Как вдруг… От столь отвратительной догадки кочерга едва не выпала из мигом ослабевших пальцев. Григорий крепко стиснул зубы и процедил:
– Неужели этот негодяй и вам осмелился наговорить то же, что и мне понаписывал?! Если только это правда!..
Григорий крепко сжал кочергу, словно то была казацкая сабля. Но Ганна лишь горделиво воздела подбородок, загадочно улыбнулась и сказала:
– Я, сынок, все ж таки жена светлейшего казацкого гетмана, поэтому не позволю всякой разной сволочи обижать ни себя, ни свою семью! И тебе не советую позволять такого. Да, не все, ой, далеко не все будут любить тебя, станут ценить твои добродетели – но если кто-то даже изречет нечто обидное и ты не в силах будешь ответить…
– Что же тогда?
– Советую тебе, сыночек, переступить через злые слова и просто делать свое дело.

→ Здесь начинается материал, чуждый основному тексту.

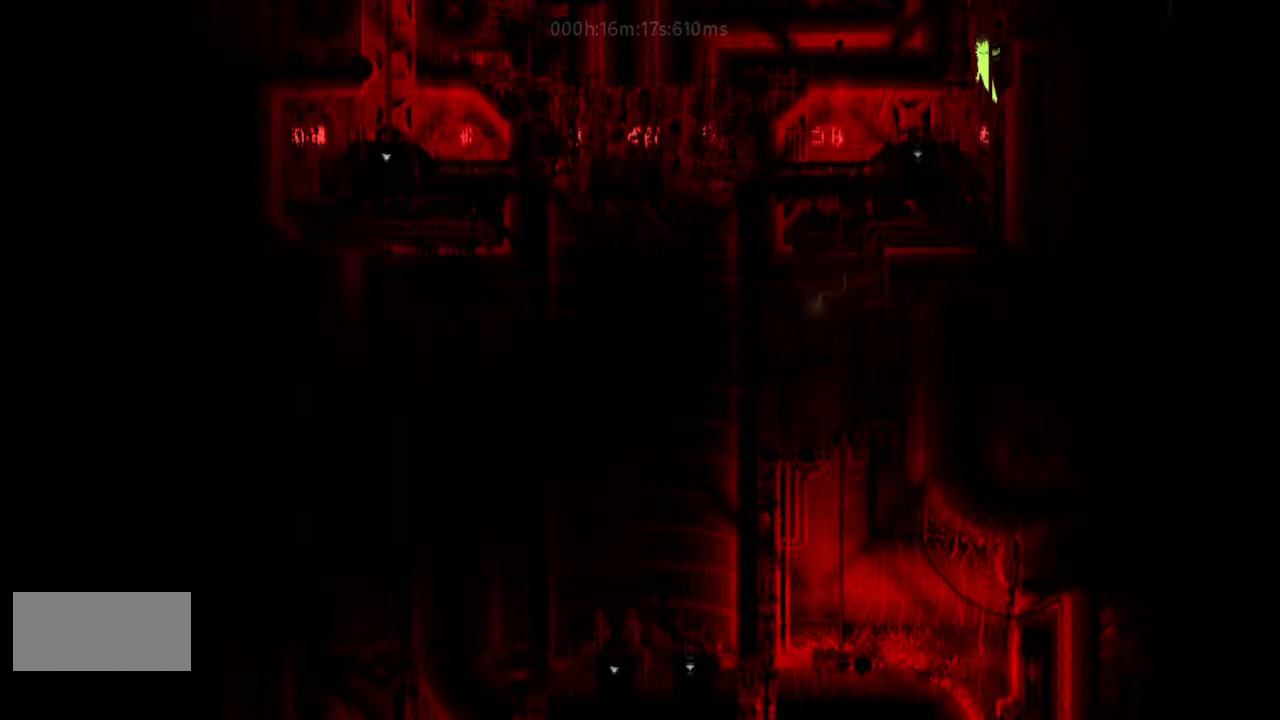
{"keys": ["j"], "events": [[100, "j", "up"], [133, "j", "down"], [167, "right", "down"], [267, "right", "up"], [300, "j", "up"], [333, "j", "down"], [433, "j", "up"], [433, "left", "down"], [500, "j", "down"], [500, "left", "up"]]}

Со временем люди увидят, кто был подлым притворщиком, а кто – поборником чести. Мой муж и твой благородный отец – казацкий гетман, ты – старший гетманыч. Мы должны быть выше любых оскорблений, сынок, запомни это. Хорошо запомни…
– А вот я… – юноша потупился и молвил: – Да, мама, похоже, я таки позволил себя обидеть…
– Да, сынок, – позволил. И не тогда, когда читал то письмо… хоть я и не знаю наверняка, какие именно слова написал в отчаянии Семен Пивторак. Ты поддался ему, когда впитал душой весь обман, теперь обернувшийся пеплом. Это будет тебе уроком, сыночек. Ты выиграл сегодня словесную баталию у самого короля Карла… и все-таки ты, Григорий, еще почти ребенок! Ничего страшного, тебе этот промах можно извинить.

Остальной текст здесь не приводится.